* _EXERCISE DESCRIPTION_
Please select every line of the data below that contains the string "cloudme". Treat uppercase and lowercase as different.

(Collection entries)
◇ ◇ ◇
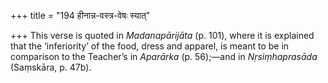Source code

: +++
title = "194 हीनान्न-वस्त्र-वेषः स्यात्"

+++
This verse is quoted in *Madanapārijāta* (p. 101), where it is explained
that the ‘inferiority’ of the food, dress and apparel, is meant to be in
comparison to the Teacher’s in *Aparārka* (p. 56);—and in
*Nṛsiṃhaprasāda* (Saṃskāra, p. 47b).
◇ ◇ ◇
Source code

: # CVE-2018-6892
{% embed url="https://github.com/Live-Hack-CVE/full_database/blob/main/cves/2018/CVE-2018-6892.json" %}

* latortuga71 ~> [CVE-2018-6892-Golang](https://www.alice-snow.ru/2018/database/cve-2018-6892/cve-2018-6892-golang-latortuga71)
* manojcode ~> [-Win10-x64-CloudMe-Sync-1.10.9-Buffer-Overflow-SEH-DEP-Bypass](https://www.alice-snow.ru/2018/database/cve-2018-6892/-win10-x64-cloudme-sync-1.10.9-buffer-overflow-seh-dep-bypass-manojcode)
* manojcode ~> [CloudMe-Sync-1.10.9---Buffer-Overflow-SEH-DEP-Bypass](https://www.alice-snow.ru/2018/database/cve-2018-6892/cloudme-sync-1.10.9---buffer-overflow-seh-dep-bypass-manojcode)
◇ ◇ ◇
* _ANSWER TO THIS PROBLEM_
* manojcode ~> [-Win10-x64-CloudMe-Sync-1.10.9-Buffer-Overflow-SEH-DEP-Bypass](https://www.alice-snow.ru/2018/database/cve-2018-6892/-win10-x64-cloudme-sync-1.10.9-buffer-overflow-seh-dep-bypass-manojcode)
* manojcode ~> [CloudMe-Sync-1.10.9---Buffer-Overflow-SEH-DEP-Bypass](https://www.alice-snow.ru/2018/database/cve-2018-6892/cloudme-sync-1.10.9---buffer-overflow-seh-dep-bypass-manojcode)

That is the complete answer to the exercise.